Tuesday, February 21, 2012

What's In A Name...Besides Everything?


As if there wasn't enough to obsess about, I get so hung up on names and titles.  Even if I've got one of those amazing heads of steam built up and my fingers are flying across the keys, it careens to a halt if I have to introduce a new character by name.  Sometimes I think it was easier to name my children than it is to settle on a fictional moniker.

I think my trouble centers on the whole first-impression and sum-up problem.  Whoever you pitch or submit your original project to, they all want the short-hand version, the thumbnail, the sum-it-up-in-five-words-or-less version that either gets them excited or gives them a reason inside thirty seconds to kick you out of their office and get on with their day.  Even though I'm a cartoonist, boiling down anything to a single, solid WHUMP I can deliver in quickie format is a huge obstacle.  I mean, if I could have told the story in a sentence, I wouldn't have written six hundred pages.  On the other hand, what working person has time to wade through six or a hundred pages or ten or even one?  The pressure is on, and if you don't grab that audience in the first seconds of exposure, your first impression's gone, blown, and you're sitting in the hall wishing you'd remembered to ask before they shut and locked the door where to get your parking validated.

For me, the same is true for a character name or project title.

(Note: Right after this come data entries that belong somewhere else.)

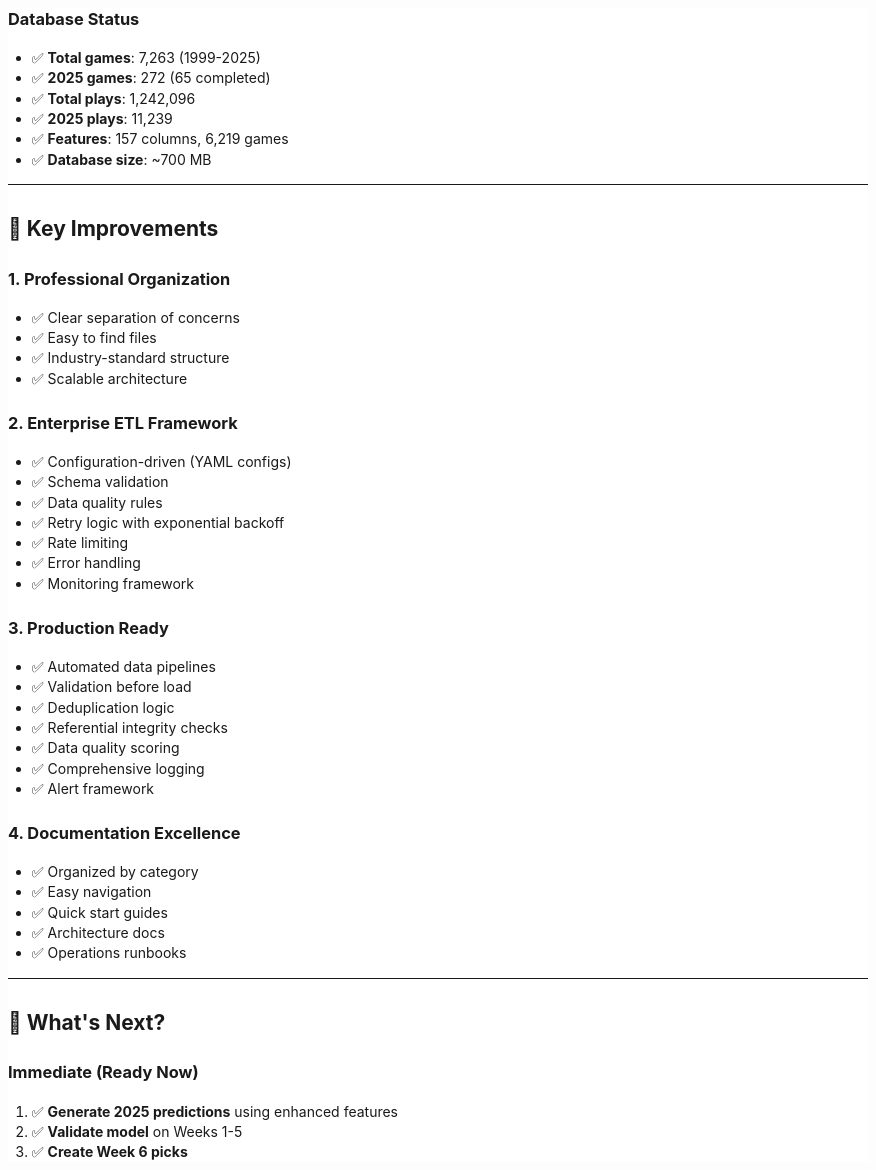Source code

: ### Database Status
- ✅ **Total games**: 7,263 (1999-2025)
- ✅ **2025 games**: 272 (65 completed)
- ✅ **Total plays**: 1,242,096
- ✅ **2025 plays**: 11,239
- ✅ **Features**: 157 columns, 6,219 games
- ✅ **Database size**: ~700 MB

---

## 🎯 Key Improvements

### 1. **Professional Organization**
- ✅ Clear separation of concerns
- ✅ Easy to find files
- ✅ Industry-standard structure
- ✅ Scalable architecture

### 2. **Enterprise ETL Framework**
- ✅ Configuration-driven (YAML configs)
- ✅ Schema validation
- ✅ Data quality rules
- ✅ Retry logic with exponential backoff
- ✅ Rate limiting
- ✅ Error handling
- ✅ Monitoring framework

### 3. **Production Ready**
- ✅ Automated data pipelines
- ✅ Validation before load
- ✅ Deduplication logic
- ✅ Referential integrity checks
- ✅ Data quality scoring
- ✅ Comprehensive logging
- ✅ Alert framework

### 4. **Documentation Excellence**
- ✅ Organized by category
- ✅ Easy navigation
- ✅ Quick start guides
- ✅ Architecture docs
- ✅ Operations runbooks

---

## 📝 What's Next?

### Immediate (Ready Now)
1. ✅ **Generate 2025 predictions** using enhanced features
2. ✅ **Validate model** on Weeks 1-5
3. ✅ **Create Week 6 picks**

And I do like everyone, keeping baby books on hand when I just have to hunt up a name.  I try to note down any interesting names of people or places as they pop out at me.  But when it comes to selecting and sticking to a name or title, my inner critic goes to town with my confidence.  The usual name objections typically come from personal experience -- darn it, I knew a Cecil!  I can't name him after that guy!   

I am trying very hard to adopt the Bill Murray SNL technique.  In an interview about the spectacular talet that was Gilda Radner, he said often when he was writing skits or if he got stuck, he'd actually write, "then Gilda does something funny."  It was a great strategy because it kept him from getting hung up and stuck.  Sure revision is its own nightmare, but revision is immensely more manageable obstacle than the blank-page or I-don't-have-an-ending syndrome.  

So, I'm taking a lesson from Bill and naming every new character Gilda (Gil if it's a boy) to see if that can help me get over the hurdles and on to the end.  Incidentally, I'm excited to announce I'm working on a new original script titled "Gilda" about Gilda and the brothers Gil, who do something funny.